THE FIFTY-CENT SEWING MACHINE

THE FIFTY-CENT SEWING MACHINE

From Chicken Soup for the Father & Daughter Soul

The Fifty-Cent Sewing Machine

Give what you have. To some it may be better than you dare think.

Henry Wadsworth Longfellow

Today, as I dust furniture in my living room, I pause at the beautiful antique sewing-machine cabinet sitting in the corner. It’s Victorian style and made of solid walnut. It has beautiful scroll work, and the grain is in diagonals and squares. The sewing machine quit working many years ago, and I now just use the cabinet for storage. The wood gleams in the sunlight. It is one of my most prized possessions. Every time I dust it or even look at it, it reminds me of my grandpa and my dad and the lesson I learned from them.

The first time I saw that sewing-machine cabinet, thirty-four years ago, I was a junior in high school. I was a home economics major and loved to sew. I was desperate for my very own sewing machine. My grandpa knew that, and he wanted to help me.

The local Singer Sewing Machine Center would sell their trade-ins for fifty cents to the first customer in the store on a certain day of the month. The machines were all guaranteed to work, and it was a real bargain. One day when I got home from school, Grandpa called, so proud. He’d gotten one of those fifty-cent sewing machines, and it was beautiful. I couldn’t wait to get it.
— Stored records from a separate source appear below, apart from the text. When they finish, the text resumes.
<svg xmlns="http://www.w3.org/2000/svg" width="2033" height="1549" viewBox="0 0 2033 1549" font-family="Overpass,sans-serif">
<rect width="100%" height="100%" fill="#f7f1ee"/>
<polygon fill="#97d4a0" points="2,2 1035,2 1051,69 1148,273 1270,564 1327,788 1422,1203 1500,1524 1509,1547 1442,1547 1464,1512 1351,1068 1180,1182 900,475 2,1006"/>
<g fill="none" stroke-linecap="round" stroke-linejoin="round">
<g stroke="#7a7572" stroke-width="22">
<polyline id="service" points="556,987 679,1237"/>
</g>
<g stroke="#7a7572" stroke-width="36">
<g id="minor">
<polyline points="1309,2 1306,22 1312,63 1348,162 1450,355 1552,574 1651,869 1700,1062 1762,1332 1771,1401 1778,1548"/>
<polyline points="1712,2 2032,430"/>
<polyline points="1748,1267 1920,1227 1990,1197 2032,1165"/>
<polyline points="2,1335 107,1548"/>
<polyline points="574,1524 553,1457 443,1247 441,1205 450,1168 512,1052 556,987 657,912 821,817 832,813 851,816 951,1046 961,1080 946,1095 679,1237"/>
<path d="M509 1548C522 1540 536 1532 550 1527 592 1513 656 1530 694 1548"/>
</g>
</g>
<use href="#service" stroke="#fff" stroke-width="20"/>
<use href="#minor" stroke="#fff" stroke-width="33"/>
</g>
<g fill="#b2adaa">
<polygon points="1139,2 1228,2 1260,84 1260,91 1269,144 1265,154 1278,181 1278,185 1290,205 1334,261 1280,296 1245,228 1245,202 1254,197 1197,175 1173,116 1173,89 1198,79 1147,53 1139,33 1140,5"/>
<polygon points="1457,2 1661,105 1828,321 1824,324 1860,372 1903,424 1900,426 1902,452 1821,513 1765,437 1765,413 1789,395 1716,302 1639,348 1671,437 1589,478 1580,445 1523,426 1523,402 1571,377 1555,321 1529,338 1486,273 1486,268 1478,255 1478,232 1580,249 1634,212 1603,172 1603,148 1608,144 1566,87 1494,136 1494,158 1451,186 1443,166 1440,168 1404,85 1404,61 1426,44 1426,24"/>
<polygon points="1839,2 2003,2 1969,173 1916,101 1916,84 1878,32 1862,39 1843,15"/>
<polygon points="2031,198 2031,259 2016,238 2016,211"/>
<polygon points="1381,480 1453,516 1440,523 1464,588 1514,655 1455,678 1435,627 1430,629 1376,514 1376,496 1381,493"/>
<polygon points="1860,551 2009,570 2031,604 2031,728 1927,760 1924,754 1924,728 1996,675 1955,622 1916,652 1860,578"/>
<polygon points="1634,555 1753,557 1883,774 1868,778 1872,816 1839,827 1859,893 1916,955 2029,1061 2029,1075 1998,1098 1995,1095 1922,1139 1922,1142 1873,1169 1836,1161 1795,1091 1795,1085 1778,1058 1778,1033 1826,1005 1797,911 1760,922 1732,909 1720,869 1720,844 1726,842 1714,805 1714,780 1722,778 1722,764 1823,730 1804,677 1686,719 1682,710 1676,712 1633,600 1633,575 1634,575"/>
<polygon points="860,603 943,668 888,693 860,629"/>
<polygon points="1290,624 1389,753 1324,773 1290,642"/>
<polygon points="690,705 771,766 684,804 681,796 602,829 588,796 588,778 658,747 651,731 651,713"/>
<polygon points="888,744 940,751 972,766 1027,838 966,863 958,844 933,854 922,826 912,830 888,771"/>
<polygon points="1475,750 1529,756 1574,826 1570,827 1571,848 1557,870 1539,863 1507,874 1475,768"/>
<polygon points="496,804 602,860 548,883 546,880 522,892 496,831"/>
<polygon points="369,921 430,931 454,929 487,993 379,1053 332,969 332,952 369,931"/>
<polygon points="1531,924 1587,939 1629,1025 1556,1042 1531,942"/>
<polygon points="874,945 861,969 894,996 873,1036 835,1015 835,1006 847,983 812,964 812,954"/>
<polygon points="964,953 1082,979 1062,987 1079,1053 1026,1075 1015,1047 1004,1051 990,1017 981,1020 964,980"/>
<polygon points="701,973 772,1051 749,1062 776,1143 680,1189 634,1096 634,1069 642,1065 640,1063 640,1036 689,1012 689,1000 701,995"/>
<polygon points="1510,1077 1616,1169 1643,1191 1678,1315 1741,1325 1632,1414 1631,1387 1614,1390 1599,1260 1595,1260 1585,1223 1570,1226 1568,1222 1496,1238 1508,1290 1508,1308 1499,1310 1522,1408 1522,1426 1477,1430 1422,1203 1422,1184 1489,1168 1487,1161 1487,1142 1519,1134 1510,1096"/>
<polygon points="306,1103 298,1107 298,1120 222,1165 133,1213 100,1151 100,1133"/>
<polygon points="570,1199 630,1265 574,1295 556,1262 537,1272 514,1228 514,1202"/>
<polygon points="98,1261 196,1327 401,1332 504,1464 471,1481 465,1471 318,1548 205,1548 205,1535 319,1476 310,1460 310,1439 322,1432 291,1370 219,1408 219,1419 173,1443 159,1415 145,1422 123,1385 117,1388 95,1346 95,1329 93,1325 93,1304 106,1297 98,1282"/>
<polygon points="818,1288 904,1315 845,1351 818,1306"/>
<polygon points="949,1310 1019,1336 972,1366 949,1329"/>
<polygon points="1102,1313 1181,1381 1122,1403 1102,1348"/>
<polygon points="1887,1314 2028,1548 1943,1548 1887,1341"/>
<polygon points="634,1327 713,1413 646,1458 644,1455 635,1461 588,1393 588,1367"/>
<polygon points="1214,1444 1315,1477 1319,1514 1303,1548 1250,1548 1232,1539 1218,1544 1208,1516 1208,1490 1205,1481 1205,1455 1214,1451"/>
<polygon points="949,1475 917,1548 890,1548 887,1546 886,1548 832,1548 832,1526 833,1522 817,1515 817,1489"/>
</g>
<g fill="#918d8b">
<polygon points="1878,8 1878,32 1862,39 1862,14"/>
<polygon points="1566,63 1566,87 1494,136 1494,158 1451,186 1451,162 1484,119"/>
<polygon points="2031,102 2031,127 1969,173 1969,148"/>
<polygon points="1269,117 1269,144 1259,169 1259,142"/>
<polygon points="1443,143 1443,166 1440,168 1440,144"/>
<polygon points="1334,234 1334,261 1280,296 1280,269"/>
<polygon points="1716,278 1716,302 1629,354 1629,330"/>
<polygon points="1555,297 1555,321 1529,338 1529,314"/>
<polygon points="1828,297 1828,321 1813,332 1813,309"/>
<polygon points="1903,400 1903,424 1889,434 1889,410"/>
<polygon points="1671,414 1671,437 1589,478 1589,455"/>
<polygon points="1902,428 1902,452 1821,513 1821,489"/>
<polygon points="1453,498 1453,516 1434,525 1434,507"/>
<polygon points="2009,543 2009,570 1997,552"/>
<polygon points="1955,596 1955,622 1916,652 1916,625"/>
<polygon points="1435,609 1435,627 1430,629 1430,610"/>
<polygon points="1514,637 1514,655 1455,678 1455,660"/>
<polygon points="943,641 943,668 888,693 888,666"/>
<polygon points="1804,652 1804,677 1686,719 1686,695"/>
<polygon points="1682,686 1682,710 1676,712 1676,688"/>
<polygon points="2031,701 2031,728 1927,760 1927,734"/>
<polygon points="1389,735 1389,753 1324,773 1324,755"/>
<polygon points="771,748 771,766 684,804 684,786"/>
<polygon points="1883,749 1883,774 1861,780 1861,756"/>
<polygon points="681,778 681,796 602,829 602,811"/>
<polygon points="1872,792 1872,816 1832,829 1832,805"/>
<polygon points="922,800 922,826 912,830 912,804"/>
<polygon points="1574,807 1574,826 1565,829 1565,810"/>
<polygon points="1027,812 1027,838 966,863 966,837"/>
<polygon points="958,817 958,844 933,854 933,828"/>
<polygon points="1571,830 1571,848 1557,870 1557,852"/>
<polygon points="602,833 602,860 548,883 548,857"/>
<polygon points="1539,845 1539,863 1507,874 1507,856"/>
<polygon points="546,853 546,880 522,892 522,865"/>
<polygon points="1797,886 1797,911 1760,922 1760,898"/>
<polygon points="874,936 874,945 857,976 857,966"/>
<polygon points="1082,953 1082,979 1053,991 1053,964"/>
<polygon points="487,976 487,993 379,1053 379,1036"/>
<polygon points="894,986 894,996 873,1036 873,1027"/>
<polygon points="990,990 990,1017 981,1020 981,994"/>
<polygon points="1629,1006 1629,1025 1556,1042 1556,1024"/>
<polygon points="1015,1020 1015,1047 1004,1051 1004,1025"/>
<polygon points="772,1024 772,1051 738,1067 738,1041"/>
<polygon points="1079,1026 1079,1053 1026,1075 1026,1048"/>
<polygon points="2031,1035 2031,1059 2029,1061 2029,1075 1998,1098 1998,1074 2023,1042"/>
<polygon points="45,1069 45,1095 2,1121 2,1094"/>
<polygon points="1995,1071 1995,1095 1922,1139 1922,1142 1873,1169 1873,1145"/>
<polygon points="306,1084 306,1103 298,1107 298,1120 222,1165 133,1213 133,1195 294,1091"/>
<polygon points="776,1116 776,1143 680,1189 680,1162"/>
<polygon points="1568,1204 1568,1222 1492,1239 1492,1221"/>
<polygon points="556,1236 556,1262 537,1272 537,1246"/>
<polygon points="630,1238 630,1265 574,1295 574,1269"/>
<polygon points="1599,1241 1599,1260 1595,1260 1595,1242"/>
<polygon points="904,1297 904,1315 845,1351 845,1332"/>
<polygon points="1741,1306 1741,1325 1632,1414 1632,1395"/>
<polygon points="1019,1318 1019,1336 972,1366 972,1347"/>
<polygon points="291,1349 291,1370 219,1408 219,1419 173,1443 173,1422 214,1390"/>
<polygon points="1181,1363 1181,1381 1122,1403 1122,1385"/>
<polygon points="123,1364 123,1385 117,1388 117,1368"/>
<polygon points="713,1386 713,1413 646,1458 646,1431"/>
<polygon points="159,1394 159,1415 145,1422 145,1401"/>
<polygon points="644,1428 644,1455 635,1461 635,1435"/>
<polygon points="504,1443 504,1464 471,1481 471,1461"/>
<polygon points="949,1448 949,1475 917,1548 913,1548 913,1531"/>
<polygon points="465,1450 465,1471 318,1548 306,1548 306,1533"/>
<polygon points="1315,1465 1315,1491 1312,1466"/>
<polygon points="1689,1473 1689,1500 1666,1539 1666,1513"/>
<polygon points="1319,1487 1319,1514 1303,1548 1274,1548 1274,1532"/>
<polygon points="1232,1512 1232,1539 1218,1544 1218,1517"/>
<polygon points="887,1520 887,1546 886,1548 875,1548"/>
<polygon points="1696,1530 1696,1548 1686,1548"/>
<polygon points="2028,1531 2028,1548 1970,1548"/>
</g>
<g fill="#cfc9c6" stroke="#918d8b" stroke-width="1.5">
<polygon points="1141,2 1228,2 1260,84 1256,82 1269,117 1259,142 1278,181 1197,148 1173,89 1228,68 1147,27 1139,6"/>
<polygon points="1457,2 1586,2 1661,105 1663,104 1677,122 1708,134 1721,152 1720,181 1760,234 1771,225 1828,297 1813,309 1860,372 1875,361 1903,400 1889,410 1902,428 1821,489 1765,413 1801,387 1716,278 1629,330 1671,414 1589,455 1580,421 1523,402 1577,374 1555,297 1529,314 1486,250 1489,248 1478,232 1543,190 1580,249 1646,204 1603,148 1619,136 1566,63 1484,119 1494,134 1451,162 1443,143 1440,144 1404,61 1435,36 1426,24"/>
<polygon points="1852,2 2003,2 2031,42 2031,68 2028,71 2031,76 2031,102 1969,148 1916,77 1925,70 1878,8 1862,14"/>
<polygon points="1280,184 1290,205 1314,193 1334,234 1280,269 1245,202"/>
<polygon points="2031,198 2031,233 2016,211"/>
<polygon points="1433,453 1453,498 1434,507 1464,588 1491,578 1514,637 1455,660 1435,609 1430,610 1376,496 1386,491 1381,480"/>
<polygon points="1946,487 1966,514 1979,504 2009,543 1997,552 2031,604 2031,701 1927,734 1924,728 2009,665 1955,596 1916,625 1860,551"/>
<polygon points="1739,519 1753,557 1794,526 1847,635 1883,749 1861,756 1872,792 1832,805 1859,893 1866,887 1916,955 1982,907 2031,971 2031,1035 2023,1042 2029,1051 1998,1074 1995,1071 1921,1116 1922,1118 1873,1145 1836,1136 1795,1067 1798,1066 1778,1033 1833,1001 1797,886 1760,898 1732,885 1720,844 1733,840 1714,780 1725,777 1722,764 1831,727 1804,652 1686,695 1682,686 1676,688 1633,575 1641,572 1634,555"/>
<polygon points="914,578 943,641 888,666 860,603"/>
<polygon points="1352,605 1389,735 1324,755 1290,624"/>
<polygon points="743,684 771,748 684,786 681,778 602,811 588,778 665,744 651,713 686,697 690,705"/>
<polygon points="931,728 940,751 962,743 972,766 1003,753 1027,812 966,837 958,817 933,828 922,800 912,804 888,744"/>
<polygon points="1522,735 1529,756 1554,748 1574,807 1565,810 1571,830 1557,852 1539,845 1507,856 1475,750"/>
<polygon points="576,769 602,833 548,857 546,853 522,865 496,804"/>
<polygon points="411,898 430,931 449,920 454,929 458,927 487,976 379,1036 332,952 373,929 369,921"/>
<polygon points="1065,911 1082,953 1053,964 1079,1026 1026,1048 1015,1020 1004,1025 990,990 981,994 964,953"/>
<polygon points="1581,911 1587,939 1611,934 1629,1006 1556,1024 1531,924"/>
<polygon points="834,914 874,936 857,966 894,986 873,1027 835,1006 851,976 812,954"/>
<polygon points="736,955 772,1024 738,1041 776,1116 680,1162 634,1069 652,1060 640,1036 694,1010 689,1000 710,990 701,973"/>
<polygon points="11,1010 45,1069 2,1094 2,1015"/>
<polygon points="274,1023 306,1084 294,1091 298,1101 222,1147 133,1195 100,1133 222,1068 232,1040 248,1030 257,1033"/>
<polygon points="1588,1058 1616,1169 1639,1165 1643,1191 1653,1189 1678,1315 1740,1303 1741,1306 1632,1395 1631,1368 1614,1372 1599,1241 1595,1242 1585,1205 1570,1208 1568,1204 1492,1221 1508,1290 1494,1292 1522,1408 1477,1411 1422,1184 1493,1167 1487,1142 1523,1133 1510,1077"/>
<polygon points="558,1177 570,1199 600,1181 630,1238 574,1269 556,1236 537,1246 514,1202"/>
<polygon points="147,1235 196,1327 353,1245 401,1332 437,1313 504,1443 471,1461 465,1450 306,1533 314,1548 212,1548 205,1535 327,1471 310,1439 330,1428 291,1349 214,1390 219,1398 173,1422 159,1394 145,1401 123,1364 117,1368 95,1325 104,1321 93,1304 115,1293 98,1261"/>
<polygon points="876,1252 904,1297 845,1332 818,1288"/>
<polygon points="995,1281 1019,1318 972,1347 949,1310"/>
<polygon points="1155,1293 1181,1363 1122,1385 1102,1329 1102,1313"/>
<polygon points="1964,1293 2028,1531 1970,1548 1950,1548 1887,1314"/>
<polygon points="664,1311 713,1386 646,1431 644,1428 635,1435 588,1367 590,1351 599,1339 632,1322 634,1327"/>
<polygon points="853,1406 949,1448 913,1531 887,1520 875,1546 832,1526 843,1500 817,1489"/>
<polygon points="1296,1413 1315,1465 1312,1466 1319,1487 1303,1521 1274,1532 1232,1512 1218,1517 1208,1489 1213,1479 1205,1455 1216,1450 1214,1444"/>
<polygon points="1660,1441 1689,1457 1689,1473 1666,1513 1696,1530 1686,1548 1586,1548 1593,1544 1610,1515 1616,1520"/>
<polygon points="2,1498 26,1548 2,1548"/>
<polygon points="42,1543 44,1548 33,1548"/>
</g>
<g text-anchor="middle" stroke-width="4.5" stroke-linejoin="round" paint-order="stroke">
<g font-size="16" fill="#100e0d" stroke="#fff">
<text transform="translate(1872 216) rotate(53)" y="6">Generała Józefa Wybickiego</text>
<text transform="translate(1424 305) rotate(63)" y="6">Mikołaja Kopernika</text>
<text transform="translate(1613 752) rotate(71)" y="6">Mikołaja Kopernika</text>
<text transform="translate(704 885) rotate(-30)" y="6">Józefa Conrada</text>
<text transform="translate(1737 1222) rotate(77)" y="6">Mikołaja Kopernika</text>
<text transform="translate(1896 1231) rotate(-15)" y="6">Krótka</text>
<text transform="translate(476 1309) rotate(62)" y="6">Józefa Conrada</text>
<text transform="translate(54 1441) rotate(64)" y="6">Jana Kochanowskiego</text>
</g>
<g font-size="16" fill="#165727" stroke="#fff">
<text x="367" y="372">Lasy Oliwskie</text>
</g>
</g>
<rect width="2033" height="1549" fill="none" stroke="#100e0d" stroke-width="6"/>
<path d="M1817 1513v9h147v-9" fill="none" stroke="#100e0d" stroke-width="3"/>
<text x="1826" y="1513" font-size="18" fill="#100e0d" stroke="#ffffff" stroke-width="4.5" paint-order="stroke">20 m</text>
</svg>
When Dad got home from work, Grandpa pulled into the driveway in his old green station wagon. Dad and I ran out to greet him. Grandpa recounted the story about how he had gone to the store a half-hour early and waited just so he could purchase the bargain of the day. He beamed, “It’s a Westinghouse. I know you’ll love it!”

Eagerly, I watched as Grandpa opened the back of his station wagon. My heart sank. The cabinet was filthy and scratched. The finish was cracked with huge water rings all over it. The sewing machine might work, but who would want to use it? There was no way I was going to put brand-new, beautiful fabric on that machine. My dad and grandpa kept going on and on about the beautiful cabinet and what a great bargain it was. I thought they were crazy. I politely thanked my grandpa, hiding my disappointment. Dad set the sewing machine in the garage, saying he would clean it up before putting it in my room.

I went on about my daily school life, still wishing I had a sewing machine besides the one in the garage. A couple of weeks later, my dad said he wanted to show me something. I followed him to the garage, and there sat the most beautiful sewing machine I had ever seen! The wood of the cabinet was a dark, rich walnut, smooth and shining. It looked brand-new, more beautiful than any in the magazines or catalogues.

I couldn’t believe Dad had cleaned and polished that old machine and sanded and refinished the cabinet. Dad and Grandpa weren’t crazy after all. They had seen beyond the filth and cracks and water rings. From the very beginning, they knew what that machine could look like; they knew what it could be.

I can still see the scene in my mind like it was yesterday—the day I learned that even when life looks bleak, we must look beyond the negative, see the potential in the positive.